NO WRITER ATTRIBUTED

"There is absolutely no ground for intelligent condemnation of the huddle system of giving signals," said J. L. Knox '98, coach of the University football seconds in an interview with a CRIMSON representative yesterday. "Those who criticise it base their arguments either on the manner in which poorly coached teams execute the huddle, or on facts for which the huddle is not responsible. The huddle system is a perfectly natural development from the continuous battle between the offense and the defense which has characterized football since its beginning.

Offense Develops Shift

"About 1908 some of the better coaches realized that it was possible to use a scientifically planned offense in such a way as to capitalize weakness indicated by the defensive team whereby the defensive team was individually or collectively out of position. Percy Haughton was one of the first to recognize this fact and for years remained in advance of other coaches by planning plays to utilize any error in the opponents' defense. Other coaches gradually appreciated and duplicated his methods. This very naturally resulted in various coaches so planning and teaching defense that these weaknesses ceased to exist, and they even went so far as to have defensive players deliberately make it apparent that they were out of position, in order to invite the offense to strike apparent weaknesses only to find that the weakness was not real when the play was actually under way. It is obvious, therefore, that the power of the offense in 1908 consisted largely in the quarterback guessing a play. Then followed the period of a definite, scientifically planned offense. Finally the development of defense nullified these scientific methods of play selection. To put the offense again in the ascendancy, various coaches developed shift plays in order to compel the defense to change its alignment after being prepared to meet the offense which threatened before the shift took place.

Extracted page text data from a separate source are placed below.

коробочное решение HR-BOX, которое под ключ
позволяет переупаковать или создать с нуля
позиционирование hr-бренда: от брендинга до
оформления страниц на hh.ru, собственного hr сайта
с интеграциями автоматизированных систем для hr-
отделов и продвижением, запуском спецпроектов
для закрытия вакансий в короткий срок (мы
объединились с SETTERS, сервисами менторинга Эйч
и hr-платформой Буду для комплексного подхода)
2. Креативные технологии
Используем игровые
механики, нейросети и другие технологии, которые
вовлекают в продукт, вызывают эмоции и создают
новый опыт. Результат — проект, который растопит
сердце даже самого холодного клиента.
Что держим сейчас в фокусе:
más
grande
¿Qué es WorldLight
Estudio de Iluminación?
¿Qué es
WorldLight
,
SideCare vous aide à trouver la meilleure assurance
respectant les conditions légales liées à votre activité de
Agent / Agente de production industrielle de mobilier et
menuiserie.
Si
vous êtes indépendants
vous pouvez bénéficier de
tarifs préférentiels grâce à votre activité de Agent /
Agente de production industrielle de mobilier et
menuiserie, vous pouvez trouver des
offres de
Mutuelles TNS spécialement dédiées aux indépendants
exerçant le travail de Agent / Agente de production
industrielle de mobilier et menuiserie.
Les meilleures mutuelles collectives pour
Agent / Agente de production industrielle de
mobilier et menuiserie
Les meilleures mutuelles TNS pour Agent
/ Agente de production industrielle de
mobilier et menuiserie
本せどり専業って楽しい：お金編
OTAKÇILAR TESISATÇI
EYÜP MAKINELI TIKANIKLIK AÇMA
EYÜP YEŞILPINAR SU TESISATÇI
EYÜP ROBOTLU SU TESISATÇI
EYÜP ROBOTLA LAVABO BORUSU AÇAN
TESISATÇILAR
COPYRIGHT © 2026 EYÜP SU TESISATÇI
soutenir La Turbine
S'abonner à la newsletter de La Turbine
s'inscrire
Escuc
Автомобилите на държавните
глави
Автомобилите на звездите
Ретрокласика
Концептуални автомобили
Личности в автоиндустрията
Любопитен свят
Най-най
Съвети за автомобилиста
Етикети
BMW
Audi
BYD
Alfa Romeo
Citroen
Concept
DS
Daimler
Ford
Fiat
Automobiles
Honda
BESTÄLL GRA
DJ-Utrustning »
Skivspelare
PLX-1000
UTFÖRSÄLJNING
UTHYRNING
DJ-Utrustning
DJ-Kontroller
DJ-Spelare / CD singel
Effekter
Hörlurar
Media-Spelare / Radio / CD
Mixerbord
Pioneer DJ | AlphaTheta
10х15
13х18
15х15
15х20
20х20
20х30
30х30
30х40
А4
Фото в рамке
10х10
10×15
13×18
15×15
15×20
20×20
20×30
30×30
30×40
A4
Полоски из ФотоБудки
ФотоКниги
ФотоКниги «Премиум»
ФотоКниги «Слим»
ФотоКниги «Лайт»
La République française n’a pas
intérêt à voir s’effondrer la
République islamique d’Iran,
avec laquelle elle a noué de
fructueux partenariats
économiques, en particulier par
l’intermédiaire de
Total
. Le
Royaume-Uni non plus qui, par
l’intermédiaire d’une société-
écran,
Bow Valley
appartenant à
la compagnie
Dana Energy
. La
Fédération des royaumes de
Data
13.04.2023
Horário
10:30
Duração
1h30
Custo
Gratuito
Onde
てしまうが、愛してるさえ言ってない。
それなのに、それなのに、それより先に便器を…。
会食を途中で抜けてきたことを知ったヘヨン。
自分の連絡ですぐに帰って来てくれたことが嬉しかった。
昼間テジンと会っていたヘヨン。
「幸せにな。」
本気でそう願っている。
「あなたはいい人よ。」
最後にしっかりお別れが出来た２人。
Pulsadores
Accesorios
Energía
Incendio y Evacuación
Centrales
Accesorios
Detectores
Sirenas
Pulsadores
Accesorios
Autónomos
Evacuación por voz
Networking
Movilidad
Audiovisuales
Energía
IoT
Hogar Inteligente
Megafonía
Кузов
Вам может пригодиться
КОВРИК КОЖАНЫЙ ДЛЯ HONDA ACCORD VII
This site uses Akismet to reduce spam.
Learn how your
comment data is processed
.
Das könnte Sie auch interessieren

"As time went on the defense again learned to shift with the offensive team and not leave dangerous openings which the offense could capitalize. It then became necessary for the offense to evolve some other method of keeping the defense in doubt as to the real intent of the attack, and the huddle was a very natural answer to this problem. From the huddle a team can come out into any one of a multitude of formations the exact nature of which is concealed from the defense until almost the instant when the ball is put in play. This result could not be achieved if the team made all its moves from a standard formation, because the defense could move with, and as fast as the offense.

Huddle Insures Team of Signals

"There are other features of the huddle which are of great value to the team which has the ball. It assures that the signal will be understood by the whole team. It allows for slight modifications in the plays to take advantages of weakness in the defense. Furthermore it allows men to be shifted in the lineup without attracting the attention of the defense, thus making better use of the available weapons in a perfectly legitimate manner.

Huddle Does Not Slow Up Game

"Those who criticise the huddle should not base their criticism on the performance of poorly coached teams. A properly coached team huddles within three-yards of the ball and leaves the huddle fast. While they are in the huddle the quarterback is the only one to speak, and he merely gives the signal. Records show that the average number of plays in a game is as great with the huddle system as it was with the old system of calling signals, so the huddle does not slow up the game. As for stalling, the referee is near enough to know what goes on in the huddle, and if he lets a team hold a town meeting in their huddle, it is his responsibility and no fault of the huddle system.

"The huddle is a perfectly proper and sportsmanlike means of introducing into the game the element of surprise, without which it would be stupid beyond words. The spectators for whom the game is made interesting ought certainly to be the last to complain if a few moments are required to set the stage for the thrill producers. Until a better means of achieving surprise is evolved, the huddle has come to stay."